The agony and the ecstasy

"Hey, you got any e, man?"

Day 235: Eternal Euphony

After yesterday’s unintentionally inflammatory post and the comments kerfuffle that ensued, I decided to play it safe today by mixing religion and street drug references. 😉

Actually, in case you haven’t guessed, I’m creating a series with the letters “r, s, t, l, n, e” as a nod to Wheel of Fortune (c, d, m & a may follow 😉 ). I’ve always enjoyed word games. Apart from art, spelling and poetry were two of my favorite things as a kid. As an adult, I grew up to collect dictionaries. As a visual artist engaged in using symbols to create evocative pieces, I find the different interpretations of words as symbols highly amusing and endlessly interesting.  

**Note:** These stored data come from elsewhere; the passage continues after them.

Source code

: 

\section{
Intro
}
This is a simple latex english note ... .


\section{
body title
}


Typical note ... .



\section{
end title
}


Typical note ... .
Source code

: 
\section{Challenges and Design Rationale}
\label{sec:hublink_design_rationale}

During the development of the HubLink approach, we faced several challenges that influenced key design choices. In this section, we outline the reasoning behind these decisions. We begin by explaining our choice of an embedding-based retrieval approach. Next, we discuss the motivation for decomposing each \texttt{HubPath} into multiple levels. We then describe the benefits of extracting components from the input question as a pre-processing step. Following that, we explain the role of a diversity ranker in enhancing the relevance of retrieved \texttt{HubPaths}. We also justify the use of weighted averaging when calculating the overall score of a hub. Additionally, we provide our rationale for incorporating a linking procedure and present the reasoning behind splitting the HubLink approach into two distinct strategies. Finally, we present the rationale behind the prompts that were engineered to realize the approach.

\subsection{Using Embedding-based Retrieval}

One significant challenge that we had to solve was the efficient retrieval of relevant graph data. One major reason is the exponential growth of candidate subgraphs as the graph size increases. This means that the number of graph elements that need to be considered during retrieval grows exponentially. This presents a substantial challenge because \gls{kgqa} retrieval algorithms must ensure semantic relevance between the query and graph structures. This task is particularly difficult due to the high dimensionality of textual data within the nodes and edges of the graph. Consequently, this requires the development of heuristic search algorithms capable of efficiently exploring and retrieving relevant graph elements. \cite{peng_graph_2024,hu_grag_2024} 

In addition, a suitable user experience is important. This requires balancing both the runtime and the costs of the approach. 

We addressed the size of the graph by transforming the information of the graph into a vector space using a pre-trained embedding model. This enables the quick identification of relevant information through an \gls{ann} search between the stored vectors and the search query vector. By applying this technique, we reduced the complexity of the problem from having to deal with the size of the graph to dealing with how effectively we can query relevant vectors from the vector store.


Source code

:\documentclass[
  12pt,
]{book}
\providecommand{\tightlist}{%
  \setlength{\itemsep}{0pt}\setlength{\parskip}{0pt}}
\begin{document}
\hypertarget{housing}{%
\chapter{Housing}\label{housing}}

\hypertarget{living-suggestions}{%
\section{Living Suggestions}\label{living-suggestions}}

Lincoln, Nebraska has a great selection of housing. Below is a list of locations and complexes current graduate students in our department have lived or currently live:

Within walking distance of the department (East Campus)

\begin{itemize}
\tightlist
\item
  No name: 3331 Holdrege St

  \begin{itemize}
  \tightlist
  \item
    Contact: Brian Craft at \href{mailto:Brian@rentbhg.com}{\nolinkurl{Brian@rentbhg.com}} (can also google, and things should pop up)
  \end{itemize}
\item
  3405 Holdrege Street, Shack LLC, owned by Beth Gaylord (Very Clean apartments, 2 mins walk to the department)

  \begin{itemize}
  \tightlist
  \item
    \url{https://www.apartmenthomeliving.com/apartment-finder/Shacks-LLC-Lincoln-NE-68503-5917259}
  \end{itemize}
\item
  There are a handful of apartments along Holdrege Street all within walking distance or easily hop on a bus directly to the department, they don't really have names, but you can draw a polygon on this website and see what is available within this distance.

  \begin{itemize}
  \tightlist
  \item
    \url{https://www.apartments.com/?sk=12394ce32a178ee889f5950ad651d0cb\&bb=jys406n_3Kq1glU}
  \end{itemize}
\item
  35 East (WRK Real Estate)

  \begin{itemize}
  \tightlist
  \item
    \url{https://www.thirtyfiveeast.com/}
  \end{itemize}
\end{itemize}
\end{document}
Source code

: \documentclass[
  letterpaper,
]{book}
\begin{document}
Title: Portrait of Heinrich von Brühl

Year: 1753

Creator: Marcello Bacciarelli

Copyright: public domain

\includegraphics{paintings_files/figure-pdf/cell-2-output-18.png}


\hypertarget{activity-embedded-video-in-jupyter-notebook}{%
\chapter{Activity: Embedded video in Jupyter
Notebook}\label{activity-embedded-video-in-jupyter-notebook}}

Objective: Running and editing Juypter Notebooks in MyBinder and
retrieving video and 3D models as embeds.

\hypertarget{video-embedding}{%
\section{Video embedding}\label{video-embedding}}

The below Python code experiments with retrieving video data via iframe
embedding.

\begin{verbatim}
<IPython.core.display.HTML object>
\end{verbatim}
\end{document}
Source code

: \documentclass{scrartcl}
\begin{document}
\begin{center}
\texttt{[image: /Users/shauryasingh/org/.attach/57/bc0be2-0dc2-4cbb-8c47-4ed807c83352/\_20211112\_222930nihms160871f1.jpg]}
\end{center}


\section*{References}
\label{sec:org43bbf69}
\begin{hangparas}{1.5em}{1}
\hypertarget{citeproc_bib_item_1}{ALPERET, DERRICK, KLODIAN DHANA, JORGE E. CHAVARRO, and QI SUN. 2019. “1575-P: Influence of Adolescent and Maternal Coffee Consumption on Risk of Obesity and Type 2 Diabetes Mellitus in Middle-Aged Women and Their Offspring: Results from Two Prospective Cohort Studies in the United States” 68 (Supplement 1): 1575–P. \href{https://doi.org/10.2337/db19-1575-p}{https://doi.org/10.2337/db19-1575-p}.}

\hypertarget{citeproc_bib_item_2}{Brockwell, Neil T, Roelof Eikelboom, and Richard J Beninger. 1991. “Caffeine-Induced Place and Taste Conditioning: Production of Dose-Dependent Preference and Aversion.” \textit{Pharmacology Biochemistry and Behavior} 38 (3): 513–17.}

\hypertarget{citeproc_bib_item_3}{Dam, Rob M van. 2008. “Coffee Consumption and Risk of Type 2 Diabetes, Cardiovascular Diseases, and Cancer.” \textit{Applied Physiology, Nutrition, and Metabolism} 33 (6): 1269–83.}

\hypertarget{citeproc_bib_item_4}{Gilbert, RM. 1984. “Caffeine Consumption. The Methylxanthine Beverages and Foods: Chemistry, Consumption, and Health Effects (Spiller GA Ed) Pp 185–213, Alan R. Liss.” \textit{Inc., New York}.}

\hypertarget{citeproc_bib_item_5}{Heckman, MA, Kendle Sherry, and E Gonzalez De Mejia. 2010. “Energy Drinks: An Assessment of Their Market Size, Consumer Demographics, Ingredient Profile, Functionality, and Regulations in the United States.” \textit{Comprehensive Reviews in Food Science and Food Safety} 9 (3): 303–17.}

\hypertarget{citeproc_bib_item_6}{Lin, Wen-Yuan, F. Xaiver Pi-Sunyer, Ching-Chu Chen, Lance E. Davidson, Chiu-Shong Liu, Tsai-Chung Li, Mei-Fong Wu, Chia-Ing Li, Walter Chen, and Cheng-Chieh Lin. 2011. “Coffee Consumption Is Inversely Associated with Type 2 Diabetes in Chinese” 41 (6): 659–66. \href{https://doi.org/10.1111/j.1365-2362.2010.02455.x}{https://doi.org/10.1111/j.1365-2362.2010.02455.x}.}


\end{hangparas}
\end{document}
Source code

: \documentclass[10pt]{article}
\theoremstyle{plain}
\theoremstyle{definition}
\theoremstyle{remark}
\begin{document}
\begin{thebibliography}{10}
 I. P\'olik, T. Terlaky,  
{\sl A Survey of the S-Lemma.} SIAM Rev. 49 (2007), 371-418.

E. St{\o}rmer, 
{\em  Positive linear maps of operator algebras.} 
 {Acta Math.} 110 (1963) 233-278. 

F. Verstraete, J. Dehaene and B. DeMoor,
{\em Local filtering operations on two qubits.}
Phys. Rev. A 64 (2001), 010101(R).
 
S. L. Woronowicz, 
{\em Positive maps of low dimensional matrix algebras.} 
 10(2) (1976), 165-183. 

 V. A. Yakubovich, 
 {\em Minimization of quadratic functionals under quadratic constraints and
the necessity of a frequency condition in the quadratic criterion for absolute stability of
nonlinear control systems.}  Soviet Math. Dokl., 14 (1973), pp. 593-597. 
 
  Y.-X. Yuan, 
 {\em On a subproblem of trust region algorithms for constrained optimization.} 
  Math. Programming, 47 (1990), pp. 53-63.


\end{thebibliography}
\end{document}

This is a great page because it includes some of my favorite words, like ether, etymology, and etiquette. “Euphony” means “an agreeable sound or pronunciation”. So “eternal euphony” would mean an endless agreeable sound. Kinda cool, huh?

My opening comment references the fact that “e” has been used as a term for “ecstasy”, an illicit drug. Yet, if you look up the definition of the word ecstasy, you’ll probably find references to “religious ecstasy”, which is an entirely different thing than chemicals tricking your brain into super happiness…. Or is it? Mwa-ha-haaaaa!

<Disclaimer: Not trying to piss anyone off here, dear readers. I hope you can take a “well, isn’t that interesting?” approach to this piece. But if you’d rather go with a “well, isn’t that special?” reaction, that’s cool too. :)>

"Eternal Euphony", a mini painting with dictionary page on 5x7" canvas.

Torpor Touch

Day 234: Torpor Touch

Okay, so first let me say that A: this is not a cross, and B: I know it really looks like one, but it’s a lowercase t. Seriously. Why lowercase, you ask, when this whole issue could have been avoided by just doing an uppercase T? Because all the other ones in this series are lowercase, alright? Also, I think it’s kind of amusing that it looks like a cross and there happen to be other words on this page like torture and totalitarian. 🙂 Not that I have anything against religion. But it has historically been perverted and used as an excuse for unspeakable acts (i.e. Spanish inquisition). Just sayin’.

I like this piece because the header words together imply a touch that would numb or paralyze, which can be interpreted as either menacing or intriguing (or both). Also this page includes a definition for the “torrid zone”, which is apparently a real phrase applicable to a real place on the earth, as opposed to a reference to the awesomely hilarious Venture Brothers cartoon on Adult Swim. Which would be pretty amazing considering that this dictionary was printed several decades before that cartoon was created.

Time for a brain-teaser! So far I’ve made mini paintings with dictionary pages depicting the letters r, s, t and n. Can you guess which two letters will come next in this sequence? Hint: if you spend your sick days watching the game show network, you might have a leg up on this one.

"Torpor Touch", another 5x7 mini painting with vintage dictionary page.